● **What is needed**
Each record that comes next should be output exactly; pictures do not belong in the copy.

● **Data provided**
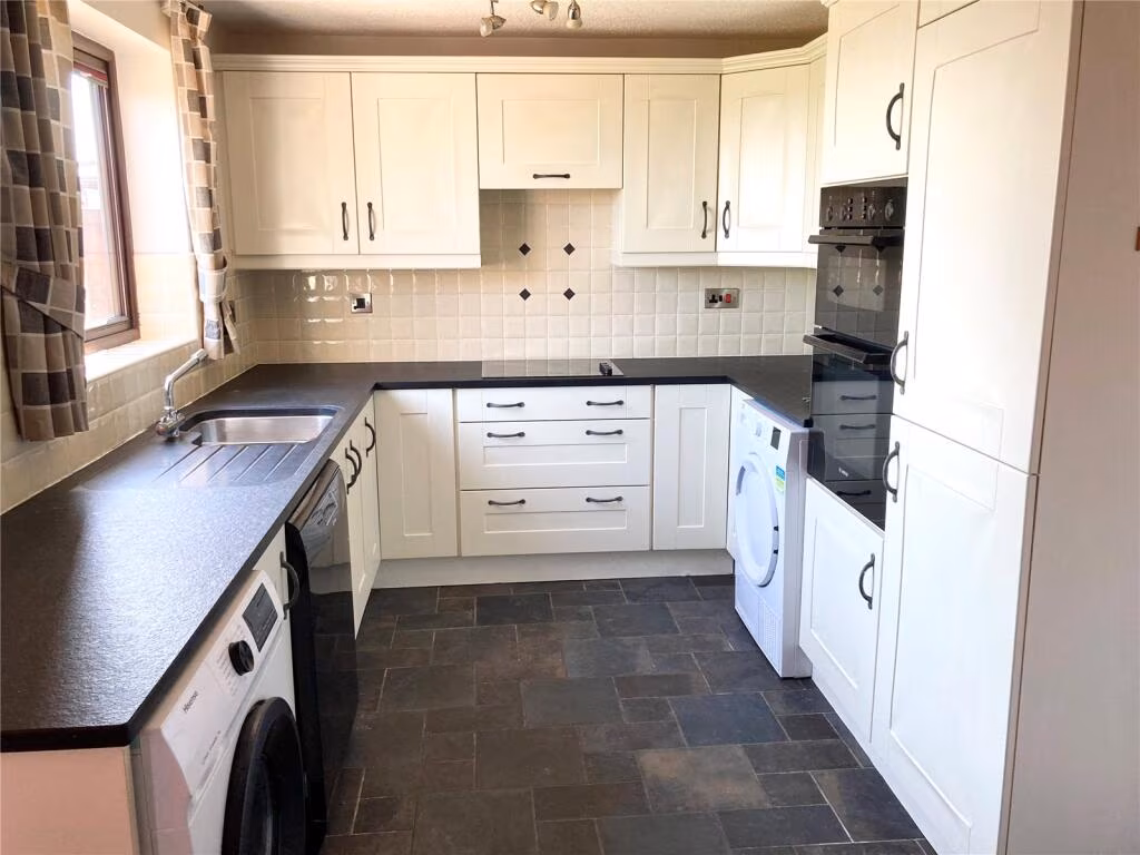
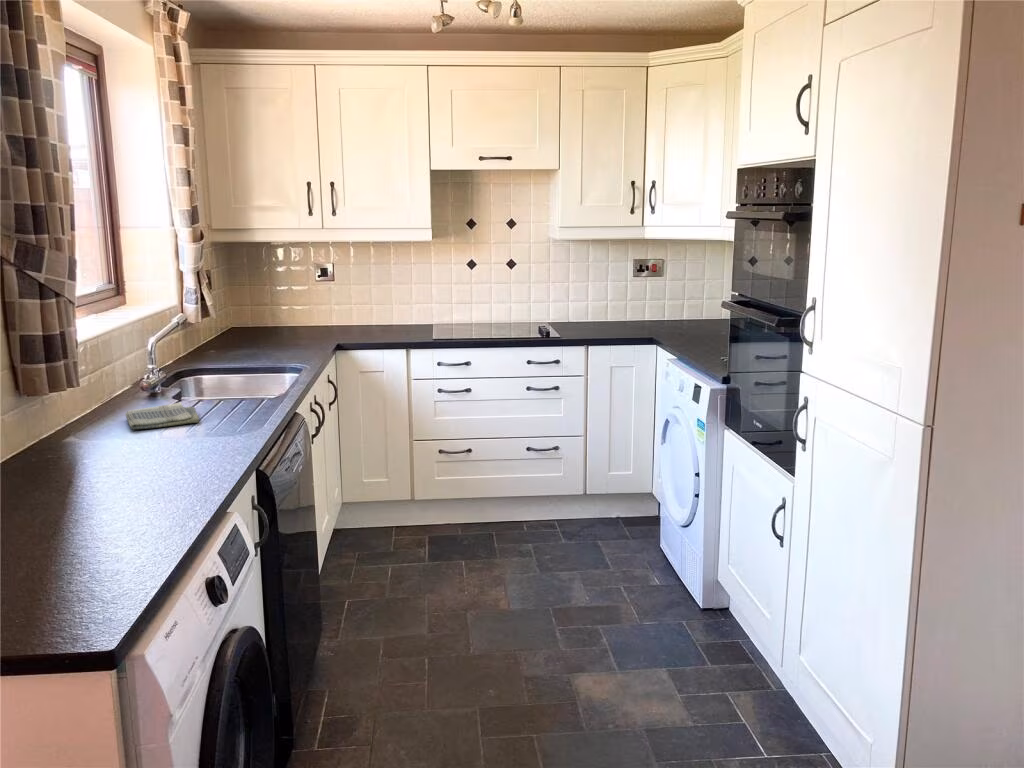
+ dish towel [124,401,200,430]
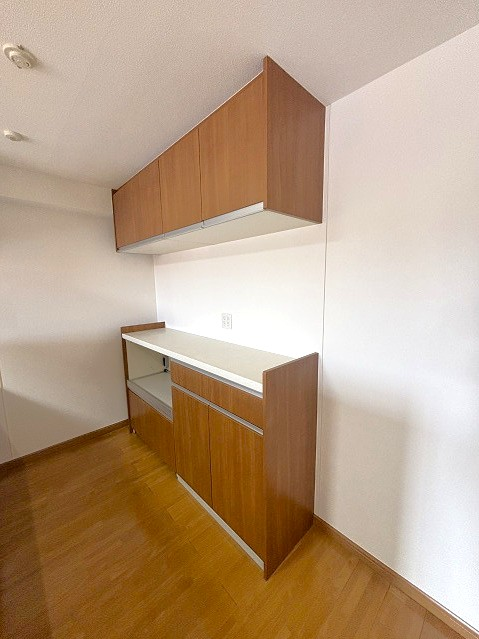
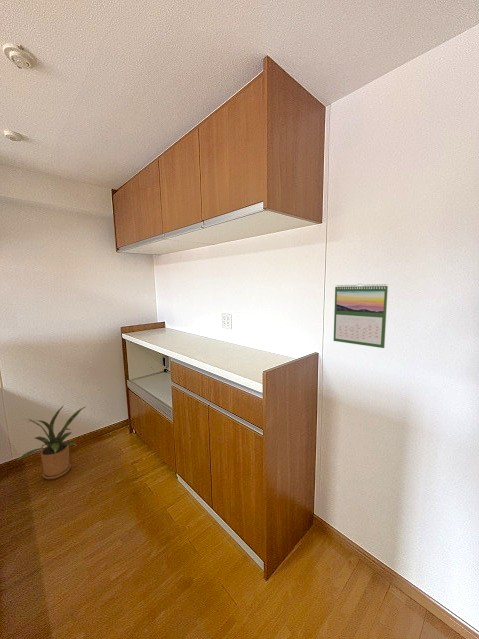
+ house plant [16,404,86,480]
+ calendar [333,283,389,349]
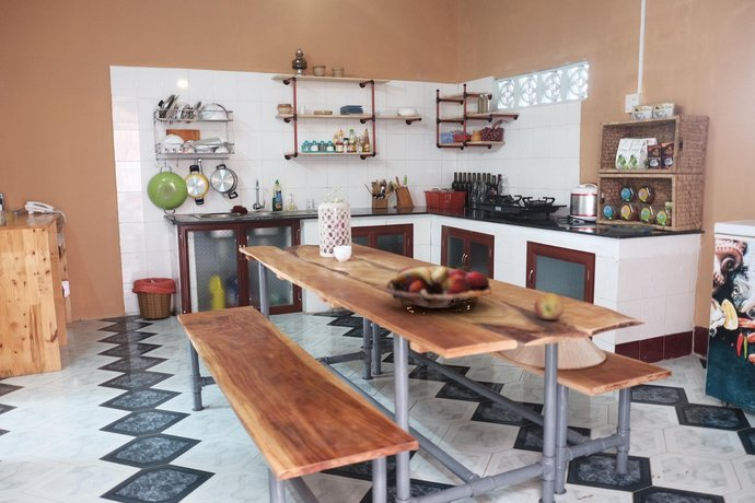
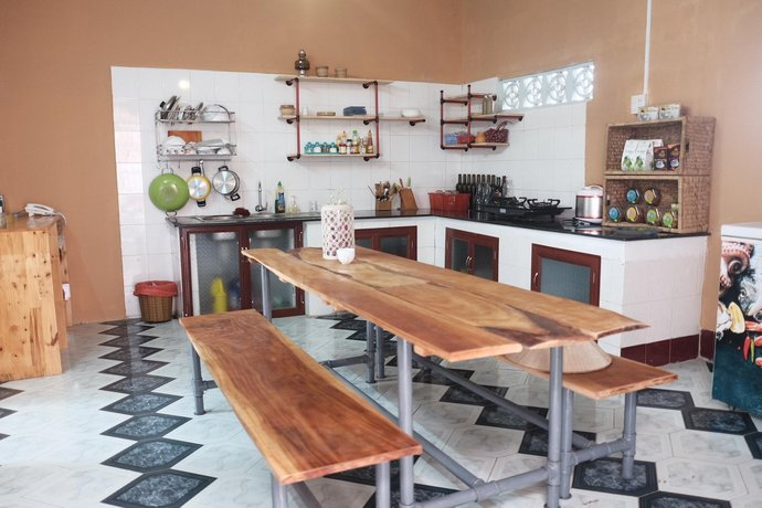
- fruit [533,292,565,320]
- fruit basket [384,265,493,314]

● **Solution**
+ dish towel [124,401,200,430]
+ house plant [16,404,86,480]
+ calendar [333,283,389,349]
- fruit [533,292,565,320]
- fruit basket [384,265,493,314]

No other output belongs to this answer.